=== Task directions ===
Starting at the line that contains "Describe this picture", retype each line to the end of the listing below. Include both ends, but not the pictures.

[Data provided — start]

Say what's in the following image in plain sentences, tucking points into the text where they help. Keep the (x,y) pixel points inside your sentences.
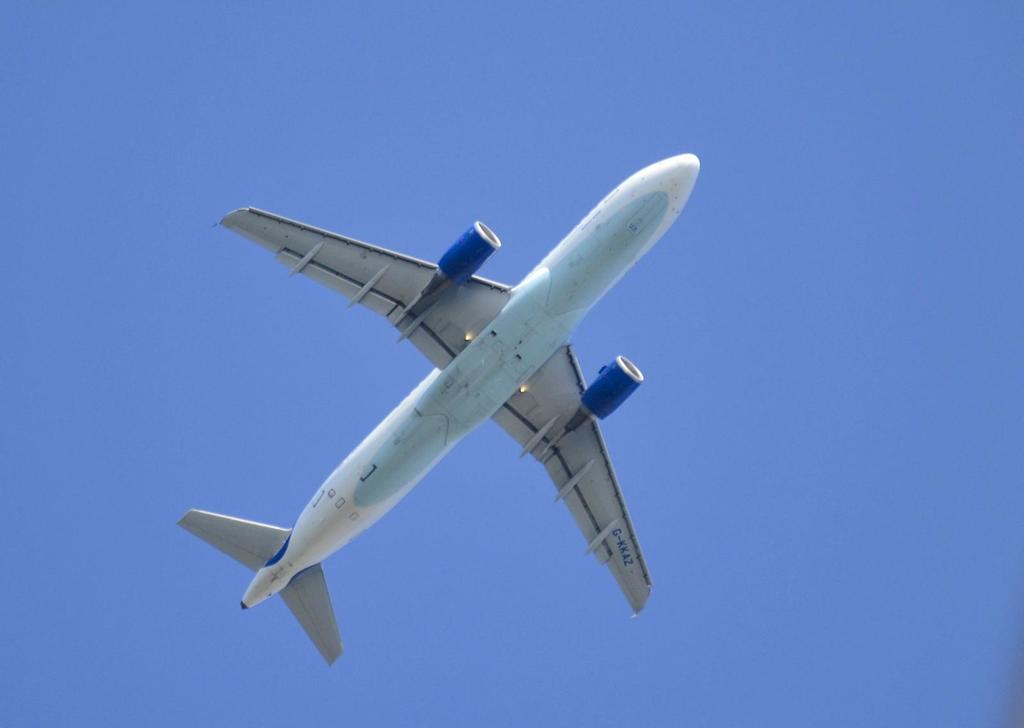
In this image I can see the aircraft (412,403) flying in the air (298,386). It is in white and blue color. Background (968,355) is in blue color.
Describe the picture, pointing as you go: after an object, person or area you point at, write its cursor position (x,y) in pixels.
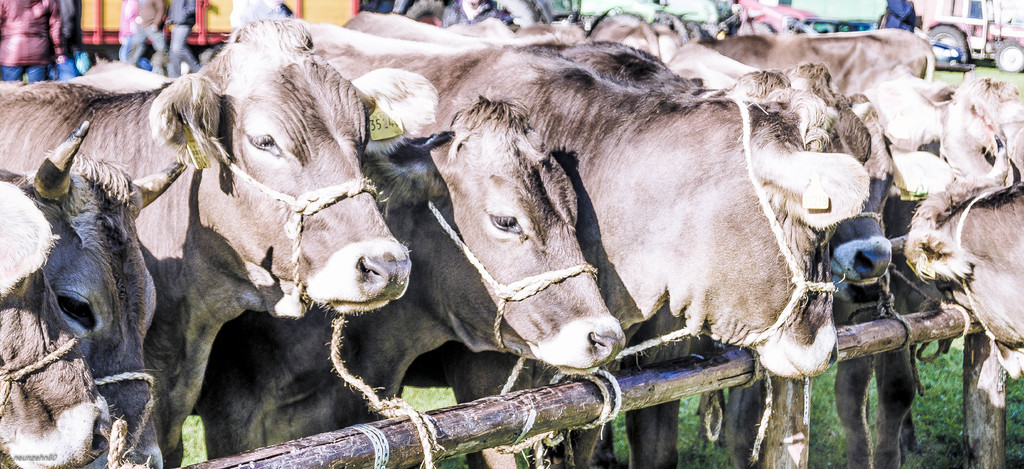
In the center of the image (606,310) there are cows (156,82) tied to a wooden rail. In the bottom of the image (931,401) there is grass (925,414).
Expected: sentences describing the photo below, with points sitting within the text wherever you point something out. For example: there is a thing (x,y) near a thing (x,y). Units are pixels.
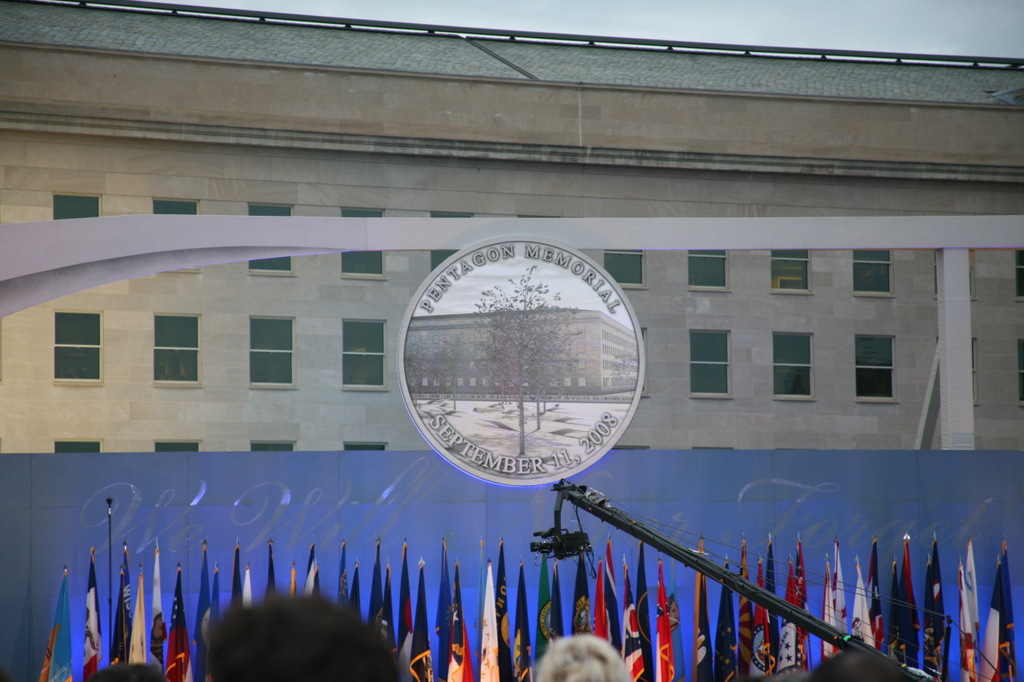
In the foreground (394,611) I can see four persons head (609,667), flags (635,617), camera stand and a board (654,513). In the background (407,159) I can see a building (487,216), windows (177,325) and the sky (835,21). This image is taken may be near the building (335,429).
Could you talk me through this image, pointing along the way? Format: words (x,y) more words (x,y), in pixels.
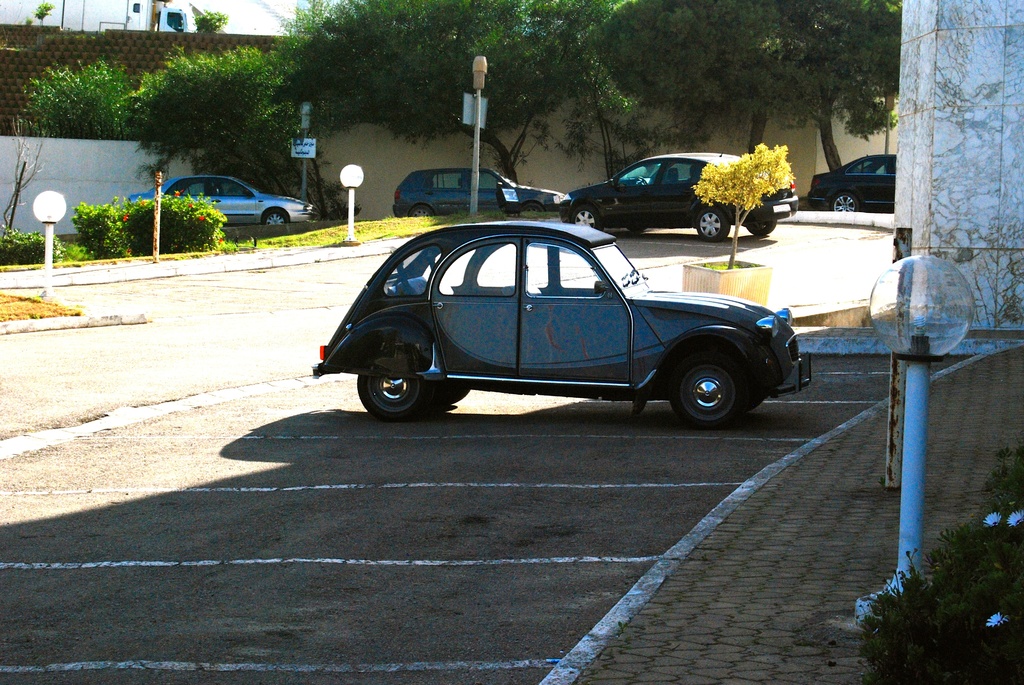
In the center of the image (501,246) there are cars (436,196). There is road (203,374). There are light poles (908,408). In the background of the image (369,102) there are trees (414,112), wall (4,143). To the right side of the image (806,451) there is a pavement (861,570). There are plants (965,566) with flowers (993,521).
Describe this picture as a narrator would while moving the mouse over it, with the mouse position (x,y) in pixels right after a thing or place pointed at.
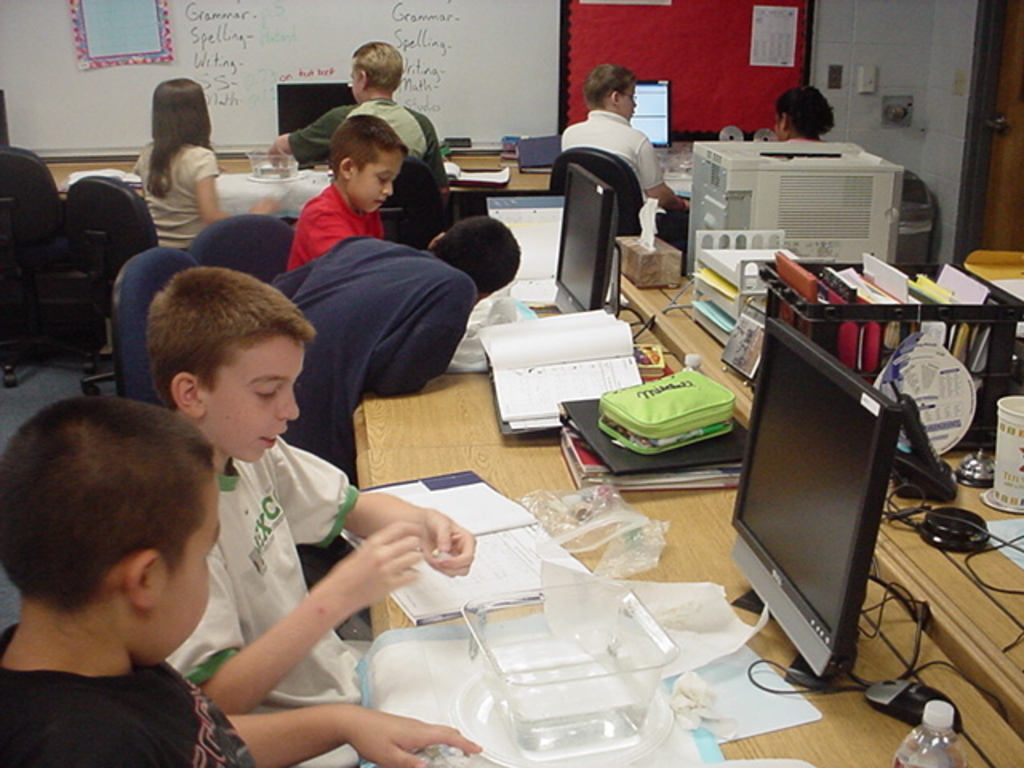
In this picture we can see a group of people (270,324) sitting on chairs (389,224) and in front of them we can see monitors (601,204), books (541,167), papers (614,356), plate (612,716), bowl (621,693), plastic covers (585,543), bottles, wires (989,535), telephone (930,495), printer (840,172) and some objects (706,297) on tables (671,360) and in the background (451,103) we can see a frame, board (659,63) on the wall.
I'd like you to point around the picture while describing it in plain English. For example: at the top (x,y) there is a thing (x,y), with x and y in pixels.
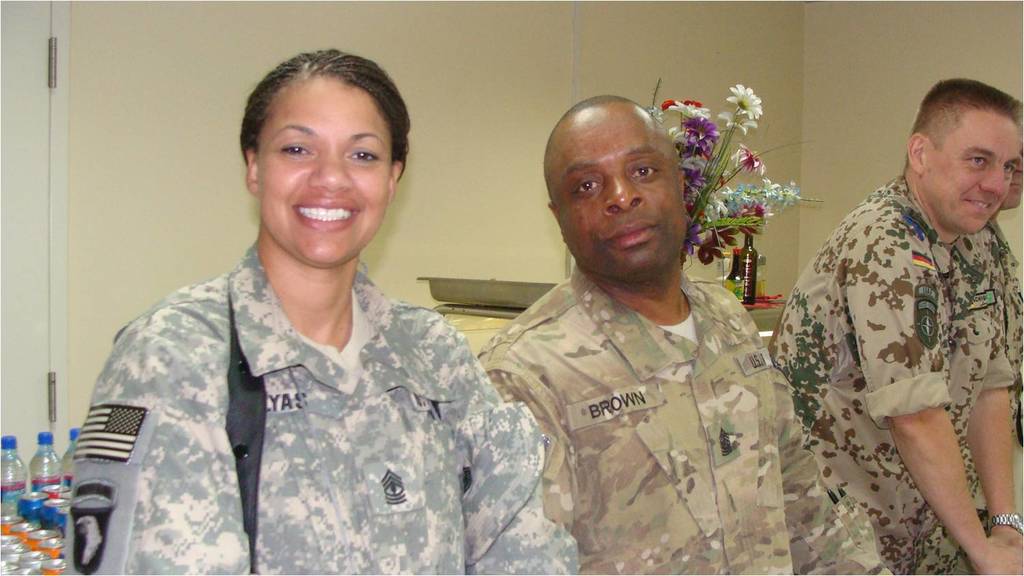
In the picture we can see two men (959,315) and a woman (490,444) wearing a army clothes (579,454). Back of them, there are bottles (33,481) and a flower plant (716,170).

[Data provided — finish]

=== Response ===
Describe this picture as a narrator would while moving the mouse over it, with the mouse position (x,y) in pixels right after a thing or place pointed at.
In this picture we can see a group of people (270,324) sitting on chairs (389,224) and in front of them we can see monitors (601,204), books (541,167), papers (614,356), plate (612,716), bowl (621,693), plastic covers (585,543), bottles, wires (989,535), telephone (930,495), printer (840,172) and some objects (706,297) on tables (671,360) and in the background (451,103) we can see a frame, board (659,63) on the wall.
I'd like you to point around the picture while describing it in plain English. For example: at the top (x,y) there is a thing (x,y), with x and y in pixels.
In the picture we can see two men (959,315) and a woman (490,444) wearing a army clothes (579,454). Back of them, there are bottles (33,481) and a flower plant (716,170).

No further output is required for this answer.